Dr Alysson Muotri (biologist and researcher at University of California) said, “We never had a brain organoid that can function like the human brain. The electrical activity of these brain organoids are emitting something we see during normal human development. So, it is a strong indication that what we have should work and function like the human brain.”
Further, he added, it is not a real brain, but a step forward to grow a fully formed and functional human brain in the lab.
How mini-brains created
- These mini-brains also known as brain organoids or cerebral organoids are just pea-sized lumps of cells which are created by culturing “human pluripotent stem cells” in a 3D rotational bioreactor, which can develop into any type of bodily cell or tissue.
- At two months, mini-brains start emitting single frequency sparse electrical activity which has been identified similar to immature human brains.
- By ten months, mini-brains showed regular brain wave activity, i.e. consistent increase in electrical signals (brain wave activity) actuated by neurons (similar to that of developing brain), these are the signal that neurons had matured and forming networks.
Ethical constraints and restrictions
- Not ethical to study an embryonic human brain during pregnancy.
- Relying mostly on animal models which are far from human brains.
- Electrical activity eventually reaches the highest point and then stops in the mini-brains. The reason that Dr Muotri said, the organoids might need more cells or the conditions are not ideal.
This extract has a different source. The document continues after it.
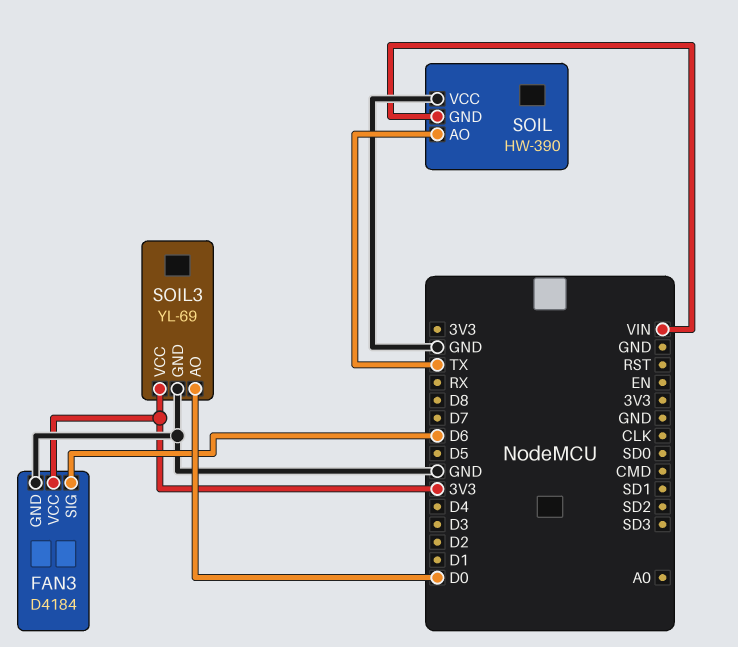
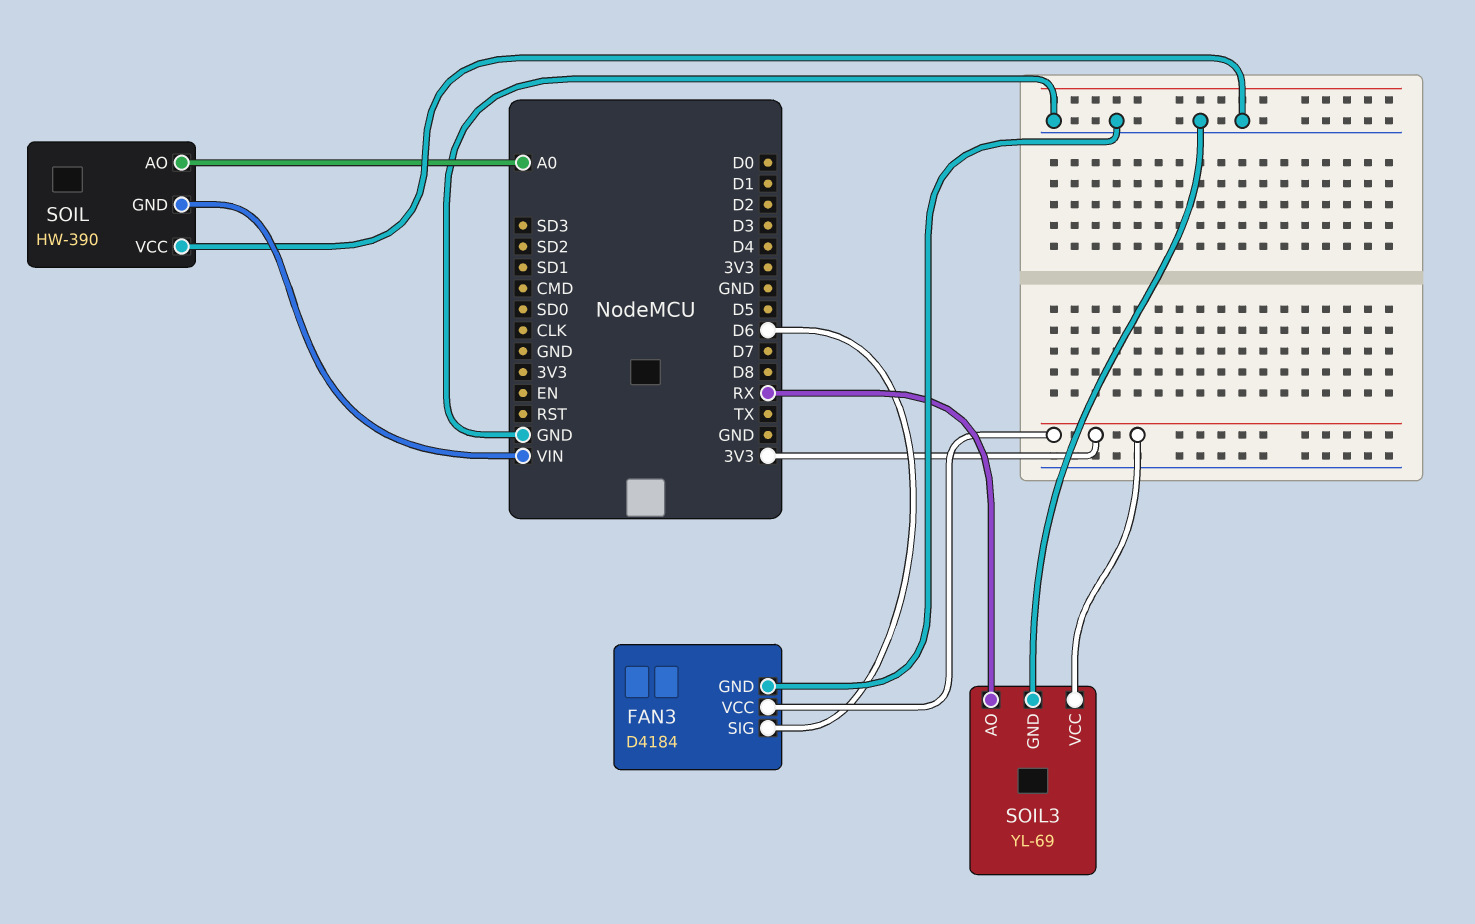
SOIL pin AO: TX -> A0
SOIL3 pin AO: D0 -> RX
It needs further inputs to develop networks similar to human brains which require inputs after nine months.
- They lack nutrient-delivering vascular systems, which also lacks the different type of cells represented in real human brains.
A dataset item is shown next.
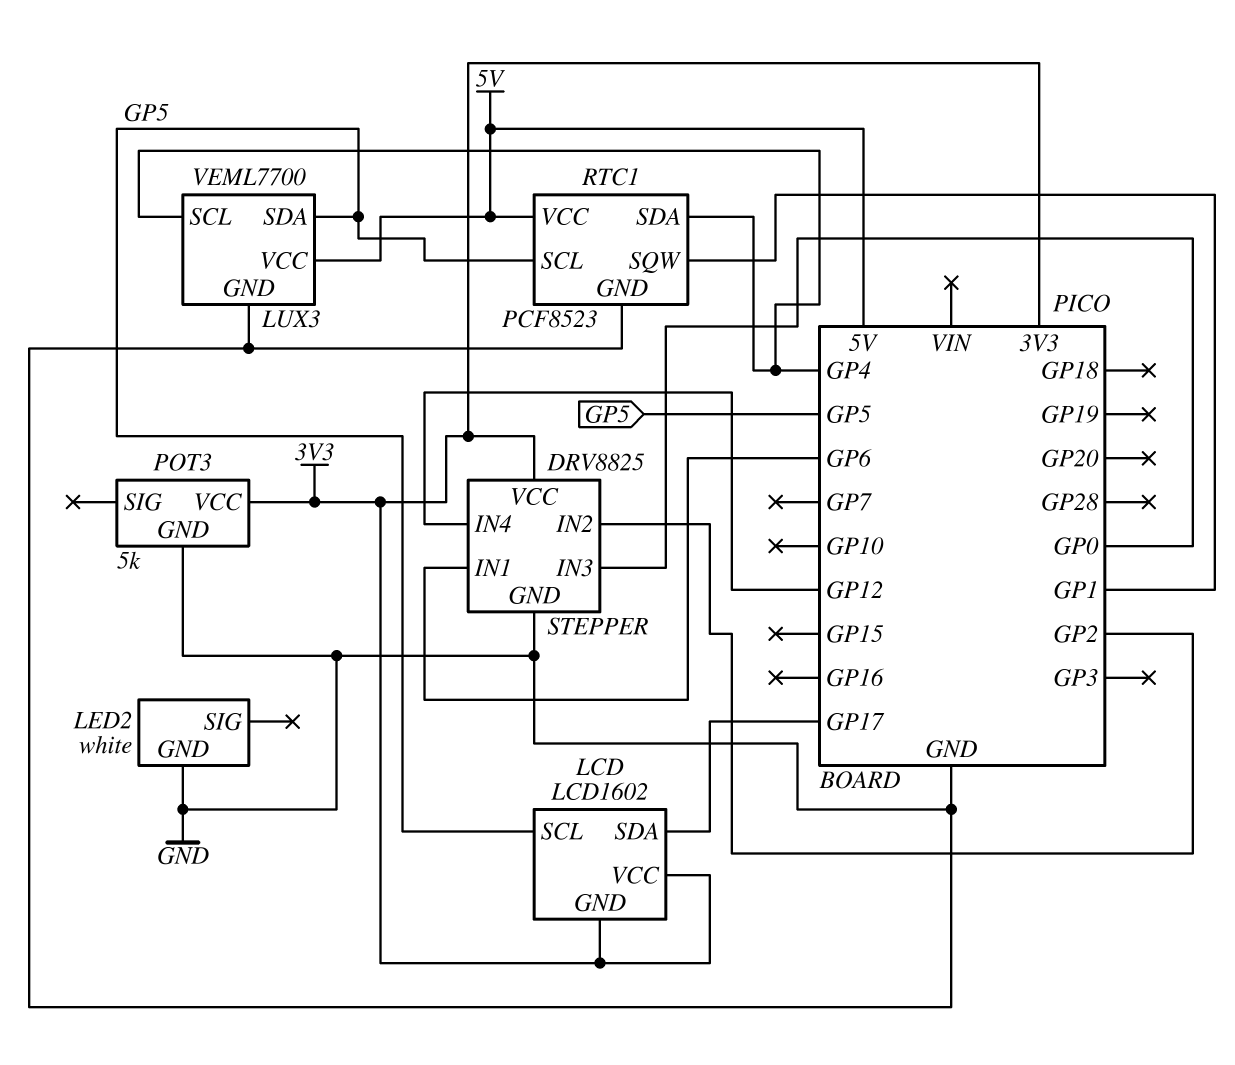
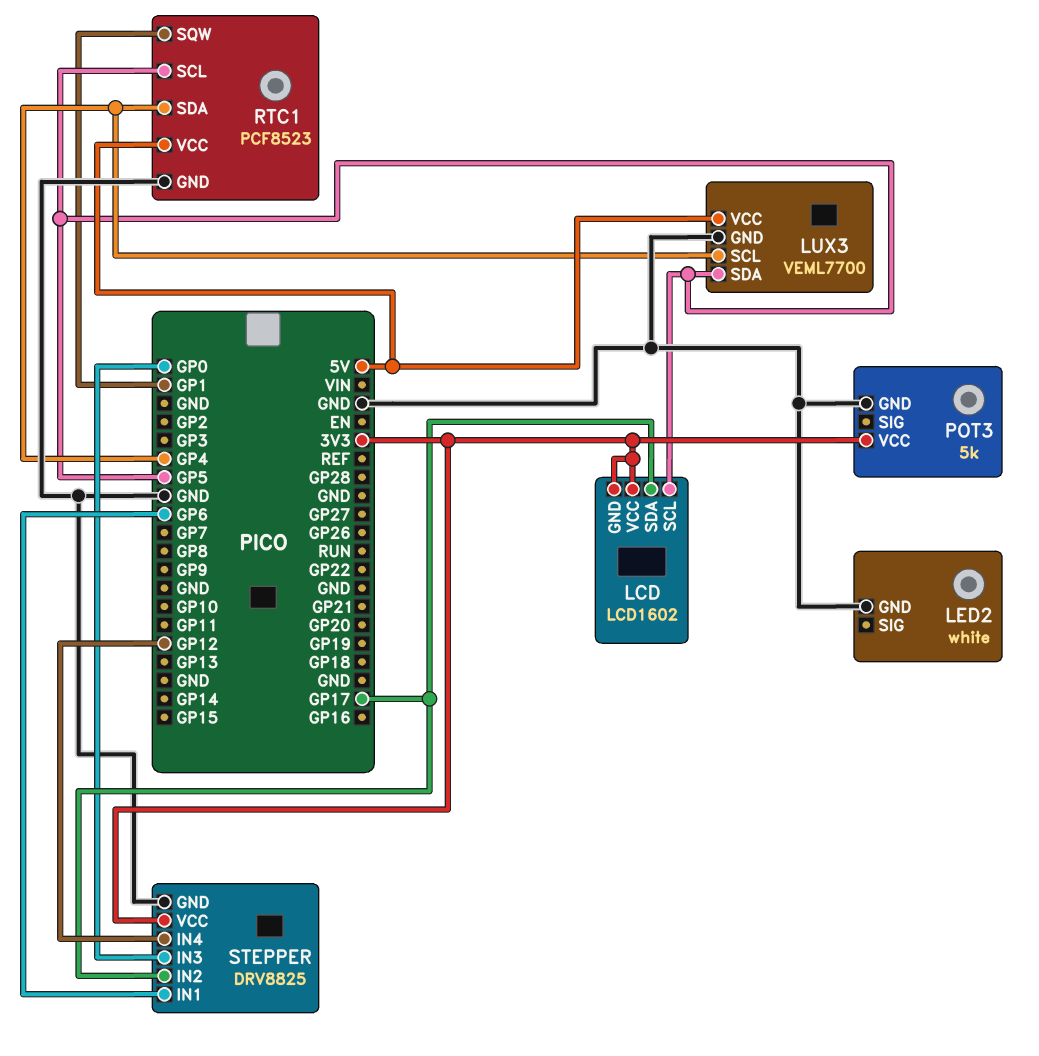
STEPPER pin IN2: GP2 -> GP17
Future prospects of Brain Organoids
- Mini brains can give scientist a clear picture of human brain development.
- The experiment can have uses for treating neurological and psychiatric disorders like epilepsy, depression, schizophrenia, bipolar disorder, Alzheimer, autism and preterm hypoxia (ischemia).
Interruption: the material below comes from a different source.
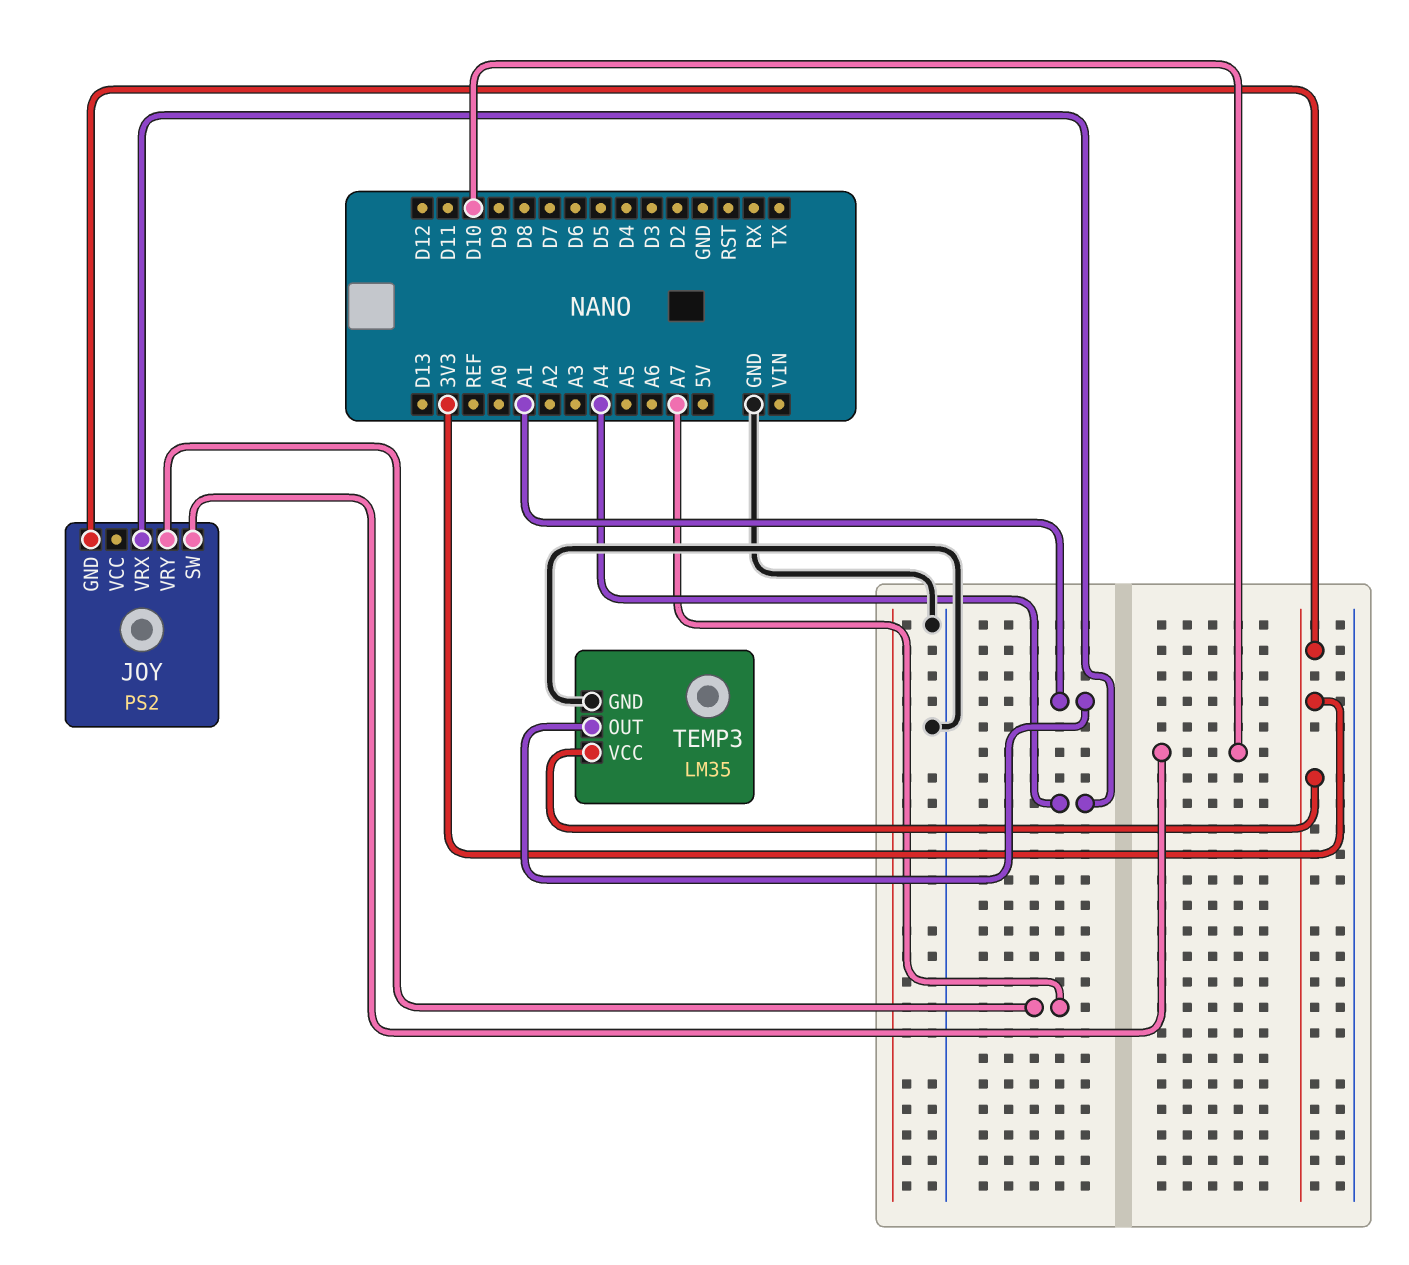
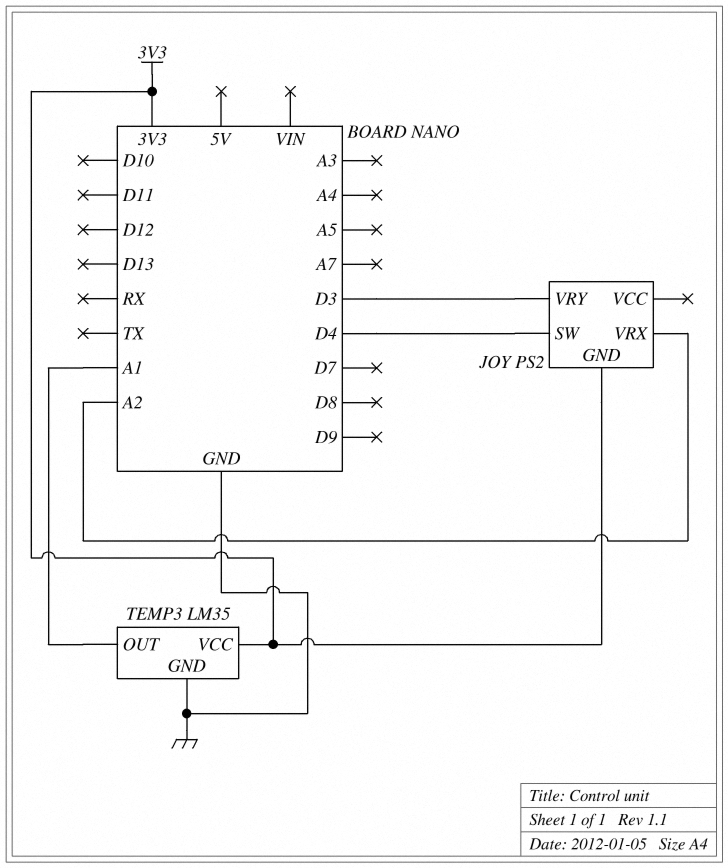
JOY pin SW: D10 -> D4
JOY pin VRX: A4 -> A2
JOY pin VRY: A7 -> D3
- This mini-brain can be used to grow specific brain regions and later transplant them to the defective part.
- Organoids can help in studying complex brain tissue and the effects of drugs that can ensure safety and efficacy.
- They can help in studying cell migration.
- Mini-brains can help in studying tissue morphogenesis, i.e. how neural organs form in vertebrates.
- It can help scientists to understand how the human brain learns, store and retain memories, and process information.